Fitbit smartwatches cannibalizing sales of Fitbit fitness trackers:

Fitbit’s expansion into the smartwatch market with products like the Fitbit Versa and Fitbit Ionic cannibalized sales of their own fitness trackers. Customers seeking more comprehensive wearable devices shifted their preference to Fitbit smartwatches.

Adobe Creative Cloud cannibalizing sales of individual Adobe software licenses:

Adobe’s shift towards a subscription-based model with Creative Cloud affected the sales of individual software licenses.

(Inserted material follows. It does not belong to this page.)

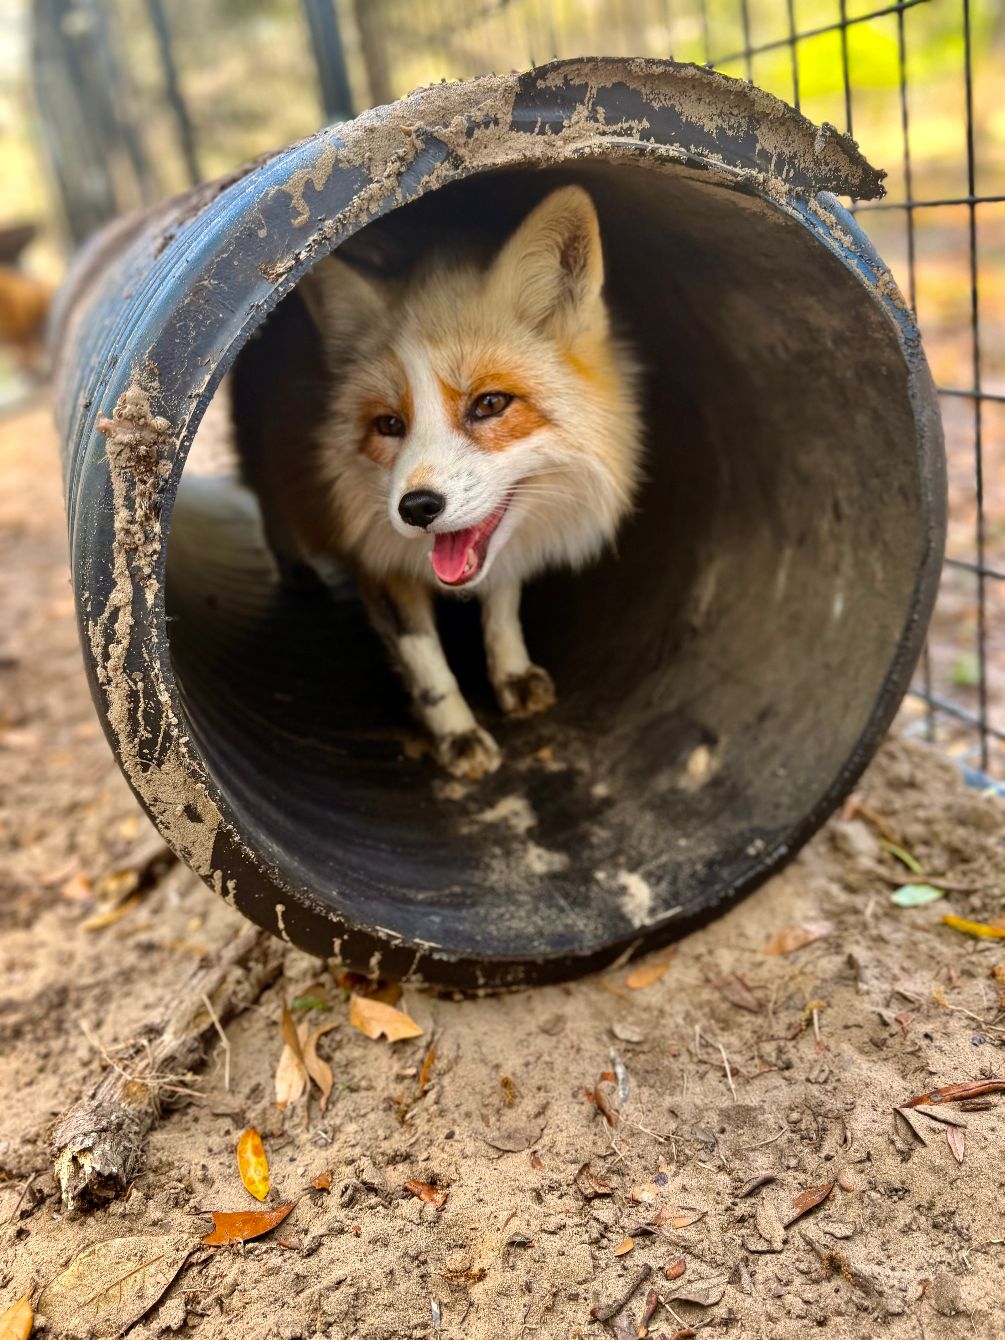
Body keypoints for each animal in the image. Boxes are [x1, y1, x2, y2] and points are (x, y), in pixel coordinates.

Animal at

Customers now have access to a suite of Adobe software through the subscription, leading to cannibalization of standalone software sales.

Tesla Model 3 cannibalizing sales of other Tesla models:

With its more affordable price point and high demand, the Tesla Model 3 attracted customers who may have otherwise considered other Tesla models, resulting in some cannibalization of sales within the Tesla lineup.

Microsoft Office 365 cannibalizing sales of traditional Microsoft Office licenses:

The shift towards subscription-based Office 365 cannibalized sales of traditional one-time purchase licenses of Microsoft Office, as customers embraced the flexibility and continuous updates provided by the subscription model.

McDonald’s McWrap cannibalizing sales of other McDonald’s sandwich options:

The introduction of the McWrap as a healthier and customizable sandwich option led to some cannibalization of sales from other sandwich choices on the McDonald’s menu.

Samsung QLED TVs cannibalizing sales of Samsung LED TVs:

With the introduction of QLED technology, Samsung’s QLED TVs attracted customers who were specifically looking for the enhanced picture quality and color reproduction, resulting in cannibalization of sales from their existing LED TV models.